9 ülkesinde ise Meclis...
İki sistemin Anayasa yapıları birbirinden çok farklı.
1982 Anayasası, halkın seçtiği "başkanlık" ya da "yarı başkanlık" sistemine göre yapılanmış değil.
Cumhurbaşkanının halk tarafından seçilmesini öngören bir Anayasa değişikliği, Türkiye'nin siyaset mimarisini çarpıtır.
Zaten bu önergenin şansı yok.
Ancak...
Hükümet ortaklarının aynı kişinin iki kez cumhurbaşkanı seçilmesini sağlamak için verdikleri Anayasa değişikliği önergesine - belki - çelme takabilir.
Çünkü...
FP - DYP önergesi, Meclis'te reddedilirse hükümet önergesinin de, "reddedilen yasa girişiminin bir yıl içinde yeniden görüşülemeyeceği" hükmü kapsamına gireceği kuşkuları var.
O nedenle...
FP ve DYP'nin "halk seçsin" önergesi, - herhalde - komisyonda bekletilecek.
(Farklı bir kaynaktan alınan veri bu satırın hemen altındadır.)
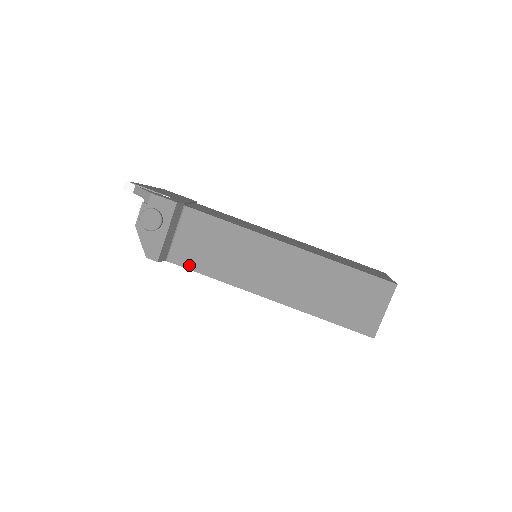
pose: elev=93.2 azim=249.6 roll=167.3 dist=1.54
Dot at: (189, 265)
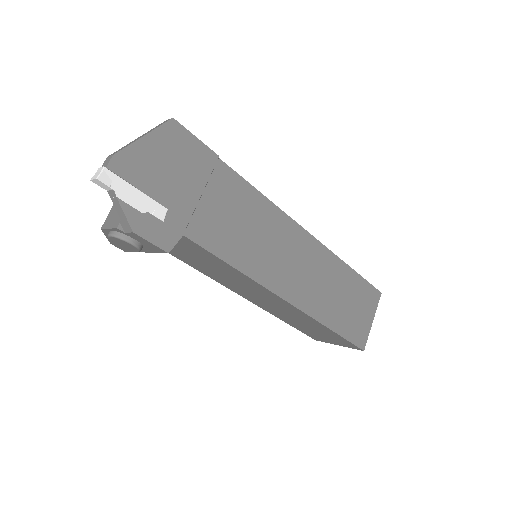
Dot at: occluded
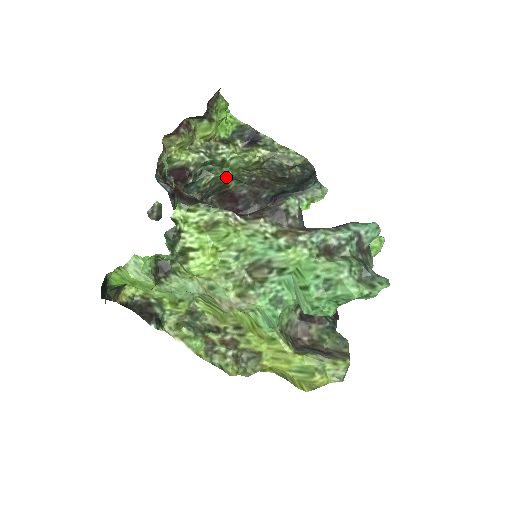
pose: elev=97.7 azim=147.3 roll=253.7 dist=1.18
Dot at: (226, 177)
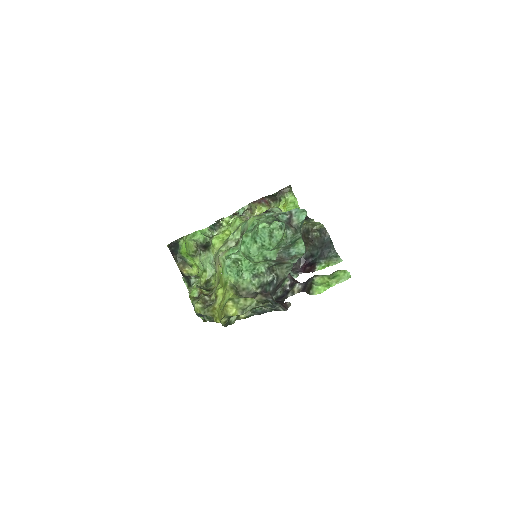
Dot at: occluded
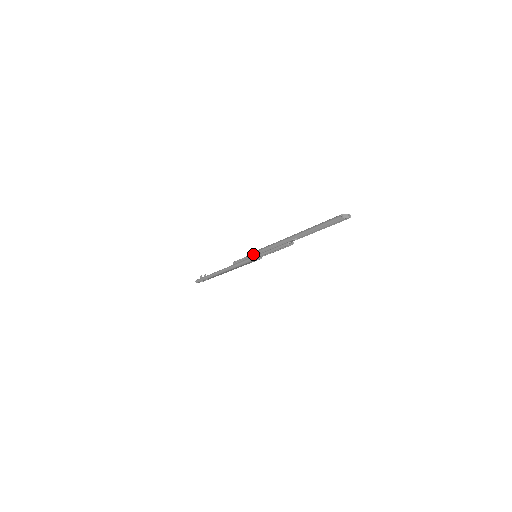
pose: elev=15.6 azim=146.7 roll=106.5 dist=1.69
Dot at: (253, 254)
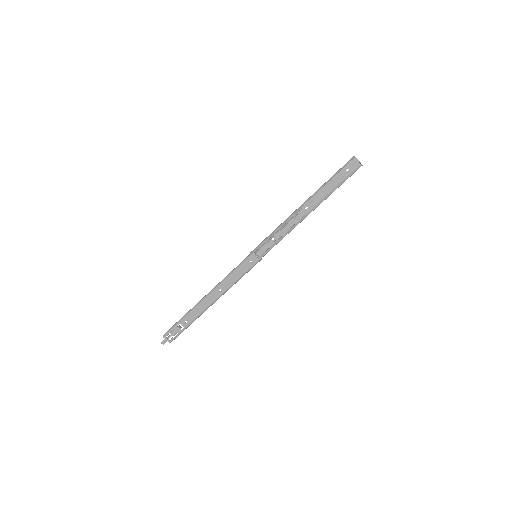
Dot at: (255, 248)
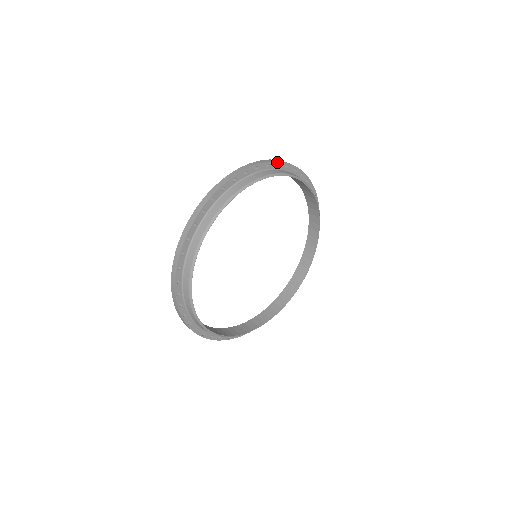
Hükümet ortaklarının "aynı kişinin iki kez 5 + 5 formülü ile cumhurbaşkanı seçilmesi" önergesiyle - belki de - birleştirilecek.
Bize göre abartılmış bir yorum.

Demirel ve istikrar

Herkes biliyor ki, hükümet ortaklarının verdikleri Anayasa değişikliği önergesi, Demirel'i yeniden cumhurbaşkanı seçtirmeyi amaçlıyor.
"Grafiğinin en üst noktasındaki Demirel'in içte ve dışta etkinliği bir gerçek.
Ama...
Bir tek şahıs için Anayasa değişikliği doğru mu?"
Ecevit ve Demirel'in yeniden seçilmesinden yana olanlar, soruyu "istikrar" diye cevaplıyorlar.
Bu görüş yadsınamaz.
Demirel'in yeniden seçilmesi halinde devamlılığı görüyoruz.
Buna karşılık...
Seçilmezse, bir belirsizlik hatta hükümetin sarsılmasına kadar uzanacak siyasal sarsıntılar sezilmekte.
Ne var ki yaşı neredeyse yüzyıla yaklaşmakta olan Cumhuriyetimizin istikrarı tek bir kişiye bağlamış olması da hazin.
Demirelsiz başka olasılıkları telaffuz etmek istemeyiz.
Ama...
Olacak şey değil ya(!) Demirel, örneğin "siyaseti bırakıyorum. İslamköy'e çekiliyorum" dese, bu ülke istikrarsızlığa mı mahkum olacak?
Türkiye'de siyaset "adam biçerek" yoksullaştırıldı.
Artık adam yetiştirilmeli.


Göründüğü gibi olmak

Başı dumanlı Çankaya için Meclis'teki oy hesapları şu satırlar yazılırken henüz ortadaydı.
Oynak olasılıkları ayrıntılarıyla yansıtmayalım.
Ancak...
ANAP'ın 5 + 5 Anayasa değişikliği önergesine attığı imzanın arkasında bütün halinde durmayacağı seziliyor.
ANAP'ın bu tutumu, - Demirel bir kez daha seçilse de seçilmese de - ortak hükümette sıkıntılar yaratabilir.
Gerçi "Anayasa değişikliği için grup kararı alınamaz, liderler grupları adına söz veremezler" denebilir.
Fakat...
Çok yakın geçmişte Anayasa'nın 17 maddesi birden nasıl değişmişti?
Liderlerin aralarında anlaşması ve parti yöneticilerinin oylama sırasında adam adama markajı sonucu değil mi?
Gene aynı markaj uygulanamaz mı?
Belki...
Ama bir soru daha...
"Anayasa'da demokratikleşme için bu tavır anlaşılabilir fakat tek şahıs için milletvekillerine markaj doğru mu?"
Öte yandan...
Bu Anayasa ile cumhurbaşkanına verilen yetkiler iki kez değil, bir kez seçilmeye dayalıdır.
Aynı şahsın iki kez seçilmesi kabul edilirse, cumhurbaşkanının yargıdan idareye uzanan geniş bir yelpazedeki yetkileri de acaba yeniden gözden geçirilmeli mi?
Son söz...
Seçenek yokluğunda, artılar ve eksiler şimdilik eşit görünüyor.